## Given passage
· · · ·

Exact Solution Methods for the k-Item Quadratic Knapsack Problem

Abstract

The purpose of this paper is to solve the 0–1 k-item quadratic knapsack problem (kQKP), a problem of maximizing a quadratic function subject to two linear constraints. We propose an exact method based on semidefinite optimization. The semidefinite relaxation used in our approach includes simple rank one constraints, which can be handled efficiently by interior point methods. Furthermore, we strengthen the relaxation by polyhedral constraints and obtain approximate solutions to this semidefinite problem by applying a bundle method. We review other exact solution methods and compare all these approaches by experimenting with instances of various sizes and densities.

· · · ·

## Exercise inputs
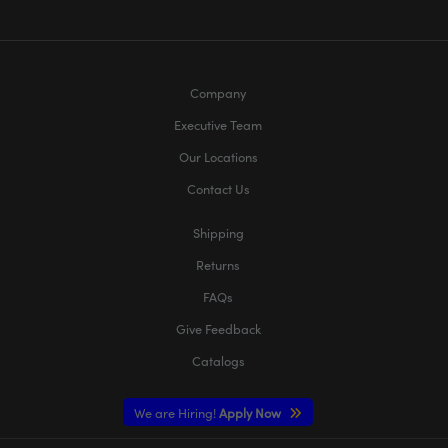
Company
Executive Team
Our Locations
Contact Us
Shipping
Returns
FAQs
Give Feedback
Catalogs
We are Hiring!
Apply Now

· · · ·

## Exercises to complete
- a) Retype the part of the knapsack abstract between "The purpose of" and "sizes and densities.", inclusive.
- b) Repeat every line of the rows above exactly, from "Company" through "Apply Now", and omit the pictures.

## Task-by-task solutions
- a)
The purpose of this paper is to solve the 0–1 k-item quadratic knapsack problem (kQKP), a problem of maximizing a quadratic function subject to two linear constraints. We propose an exact method based on semidefinite optimization. The semidefinite relaxation used in our approach includes simple rank one constraints, which can be handled efficiently by interior point methods. Furthermore, we strengthen the relaxation by polyhedral constraints and obtain approximate solutions to this semidefinite problem by applying a bundle method. We review other exact solution methods and compare all these approaches by experimenting with instances of various sizes and densities.

- b)
Company
Executive Team
Our Locations
Contact Us
Shipping
Returns
FAQs
Give Feedback
Catalogs
We are Hiring!
Apply Now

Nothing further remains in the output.